Image: Jordan Fischer

Shelly and her housemates were right where I had left them, throwing knives at the dartboard. The room was cluttered with our suitcases packed for three days. We only stayed the one. A few of the girls who’d come with me were strewn around the room, their complexion unnaturally pale for all the time they’d spent in the sun. A girl sat up from where she had been sleeping on an air mattress. There were a few flustered moments as she took in her surroundings before she leaned over and threw up into my backpack, which sat open and welcoming by the bed. She inspired another girl to spew across the coffee table, her stomach acid covering some tarot cards and a packet of Hostess cupcakes, and once more on the uncarpeted floor. This resulted in many three-stooges-style slips as various people ran in to be of assistance. The house did not have a mop.

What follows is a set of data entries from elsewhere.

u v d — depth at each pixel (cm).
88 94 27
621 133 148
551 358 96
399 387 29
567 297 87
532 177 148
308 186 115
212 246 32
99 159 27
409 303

I followed one girl who careened toward the bathroom and flopped over the toilet. This is how I first came into contact with Shelly’s bathroom. The tile was caked in dry toothpaste and shampoo buildup (which is to be expected in a small house with so many tenants) and that was crusted over with a sort of mildew film. But what couldn’t be explained was the black residue in every crack and corner. It was thick and looked to be the texture of oatmeal. Rogue hairs from shaving and trimming stuck to the black fungus, resembling the body of a furry caterpillar. Crouched on this floor and leaning over the vomit-filled bathtub, the girl turned to me with a look I will never forget. Her hair was mangled and her eyes were all pupil, as black and empty as the L.A. sky. It was a look rarely seen outside of horror-movie victims before they are stabbed to death. I heard the bumper sticker taunt, “You need to relax, bro,” as she curled up into a ball.

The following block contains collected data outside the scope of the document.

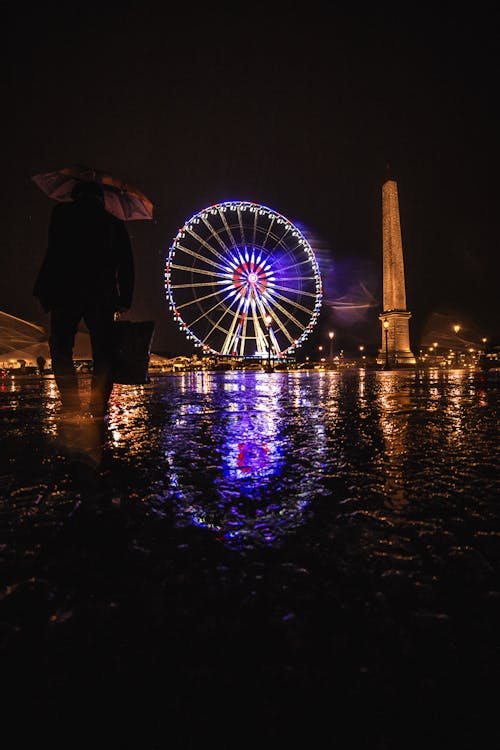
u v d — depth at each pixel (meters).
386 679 0.93
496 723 0.81
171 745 0.77
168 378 24.84
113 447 3.71
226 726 0.81
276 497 2.27
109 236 3.98
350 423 5.18
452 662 0.98
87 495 2.32
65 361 4.03
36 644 1.06
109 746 0.77
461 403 7.68
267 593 1.29
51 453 3.45
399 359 55.59
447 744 0.77
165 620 1.16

The next morning, we got the car fixed. The group didn’t have much money and even less knowledge of car maintenance but a wonderful man named Bruce mended it for free. He had a paternal quality. It was evident from everyone’s faces that his help was imperative. It was not just our expressions but our appearances — we each ended the trip intensely sunburned, skin peeling down our noses and backs as a scalding reminder never to leave our comfort zones. Bruce waved the car off, which I drove in silence, I imagine like an army plane back from war, its passengers traumatized but connected by an unspoken bond. It didn’t break, except briefly in an IHOP parking lot so everyone could call their moms.